Sedat Peker’in anlattıkları arasında sağ iktidarları az çok tanıyanları şaşırtacak bir durum yok. Mafya - devlet ilişkileri, üzeri örtülen suçlar, uyuşturucu satışından cinayetlere organize suç ve bunların tam ortasında siyasi iktidarın kadroları… Yine de Peker’in videoları başka açılardan siyasi iktidarın güncel durumunu açığa çıkarıyor.
Bunlardan ilki, iktidarın çıkarları farklı grup ve kişilerin bir bileşkesinden oluşmasıdır. Peker’in önce yurtdışına kaçmak zorunda kalması, şimdi de iktidarla alakası olan birçok kişi ve grubu suçlayan videolar çekmeye başlaması bu parçalı yapının kırılganlığını tekrar hatırlattı. Güncel olarak bu parçalar arasındaki sorunlar o kadar artmış durumdaki, bir dönem önce Barış Akademisyenleri’ni tehdit eden, öne çıkarılıp savunulan Peker şimdi yurtdışından videolar çekip gündeme gelmeye ve kendini korumaya çalışıyor. Peker’in gözden çıkarılmasının asıl nedenlerini şu anda varsayımlar dışında net olarak bilemeyiz. Ama kesin olan şudur: Devletin bu mafyatik kişilerle ilişkisi tek koldan yekpare şekilde yürümüyor. AKP içindeki farklı gruplar bu kişileri kendi amaçlarına göre öne çıkarıyor, kullanıyor, gerekirse de gözden çıkarıyor. Burada neredeyse tek belirleyen de maddi çıkarlar gibi gözüküyor. Uyuşturucu ticareti, gasp, kara para, kirli çıkarlar… Asıl tartışma noktaları bunlar.
Peker daha birkaç yıl önce AKP iktidarının mafyatik kolunun sözcüsü gibi ortaya sürülüyor, muhalefeti açıktan tehdit ediyordu. Bu nedenle yaklaşan bir faşizmin unsurlarından olacağı çokça yazılıp çizilmiştir. Ama bugün görünen durum neredeyse bunun tam tersi. Bırakalım iktidarın bir unsuru olmayı, Peker kendini korumaya almak için muhalefet kamuoyunu arkasına almaya çalışıyor. Bu elbette geçen süreçte iktidarın güçlendiğini değil, güçsüzleştiğini gösteriyor. İktidarın yapabileceklerini somut durumlardan anlamaya çalışmak yerine mafya bozuntularının ve meczupların temelsiz tehditlerinden çıkarmaya çalışmanın yanlışlığı da kanıtlanmış oluyor. İktidarın gücünü abartan bu değerlendirmeler yerine somut durumlardan ve tahlillerden yola çıkan ve iktidarın nasıl geriletileceğini merkezine alan değerlendirmeler yapılsaydı bu hatalara daha az düşülürdü.

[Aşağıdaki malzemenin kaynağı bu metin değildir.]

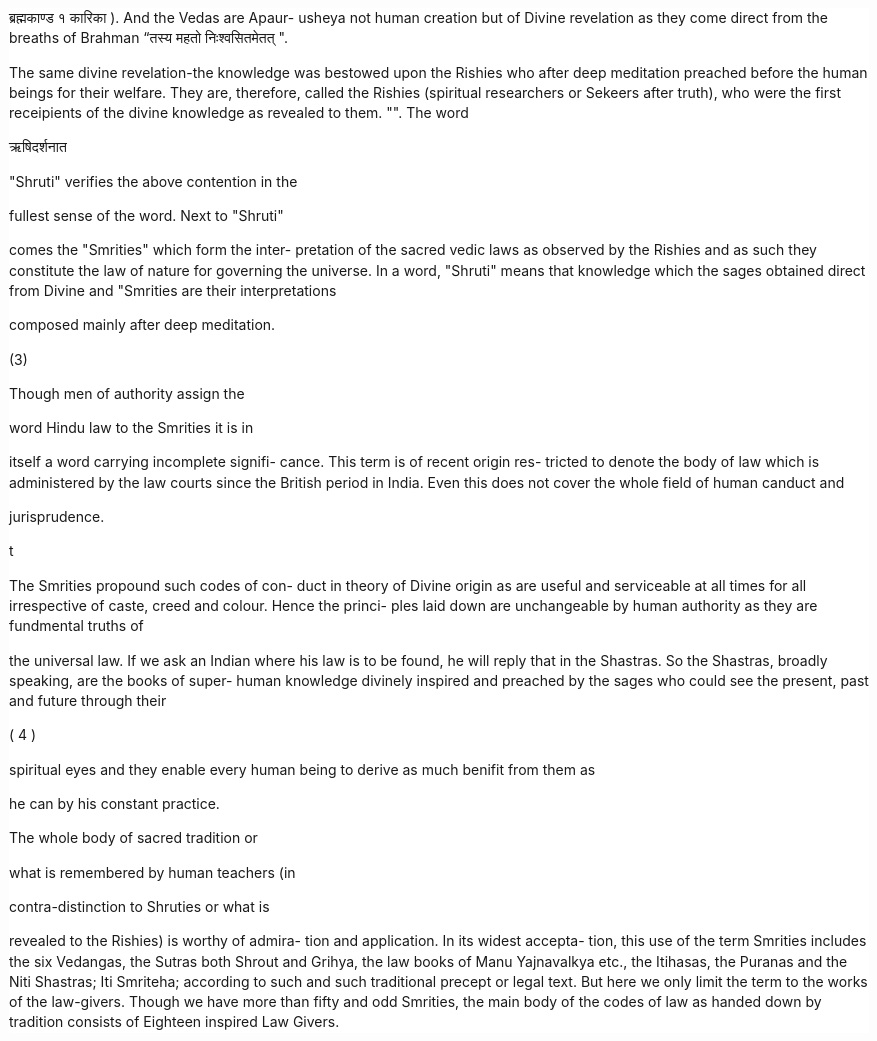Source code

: ब्रह्मकाण्ड १ कारिका ). And the Vedas are Apaur- usheya not human creation but of Divine revelation as they come direct from the breaths of Brahman “तस्य महतो निःश्वसितमेतत् ". 

The same divine revelation-the knowledge was bestowed upon the Rishies who after deep meditation preached before the human beings for their welfare. They are, therefore, called the Rishies (spiritual researchers or Sekeers after truth), who were the first receipients of the divine knowledge as revealed to them. "". The word 

ऋषिदर्शनात 

"Shruti" verifies the above contention in the 

fullest sense of the word. Next to "Shruti" 

comes the "Smrities" which form the inter- pretation of the sacred vedic laws as observed by the Rishies and as such they constitute the law of nature for governing the universe. In a word, "Shruti" means that knowledge which the sages obtained direct from Divine and "Smrities are their interpretations 

composed mainly after deep meditation. 

(3) 

Though men of authority assign the 

word Hindu law to the Smrities it is in 

itself a word carrying incomplete signifi- cance. This term is of recent origin res- tricted to denote the body of law which is administered by the law courts since the British period in India. Even this does not cover the whole field of human canduct and 

jurisprudence. 

t 

The Smrities propound such codes of con- duct in theory of Divine origin as are useful and serviceable at all times for all irrespective of caste, creed and colour. Hence the princi- ples laid down are unchangeable by human authority as they are fundmental truths of 

the universal law. If we ask an Indian where his law is to be found, he will reply that in the Shastras. So the Shastras, broadly speaking, are the books of super- human knowledge divinely inspired and preached by the sages who could see the present, past and future through their 

( 4 ) 

spiritual eyes and they enable every human being to derive as much benifit from them as 

he can by his constant practice. 

The whole body of sacred tradition or 

what is remembered by human teachers (in 

contra-distinction to Shruties or what is 

revealed to the Rishies) is worthy of admira- tion and application. In its widest accepta- tion, this use of the term Smrities includes the six Vedangas, the Sutras both Shrout and Grihya, the law books of Manu Yajnavalkya etc., the Itihasas, the Puranas and the Niti Shastras; Iti Smriteha; according to such and such traditional precept or legal text. But here we only limit the term to the works of the law-givers. Though we have more than fifty and odd Smrities, the main body of the codes of law as handed down by tradition consists of Eighteen inspired Law Givers.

Peker, faşizmin kurumsallaşmasının değil, ancak iktidar bileşenlerinin çözülüşünün kanıtı olabilir. Anlattığı olaylar kimse için sürpriz olmamalı, ama neden ve nasıl bir konumda anlattığı, iktidar bileşenleri arasında çatlakları göz önüne serdiği ölçüde dikkate değerdir.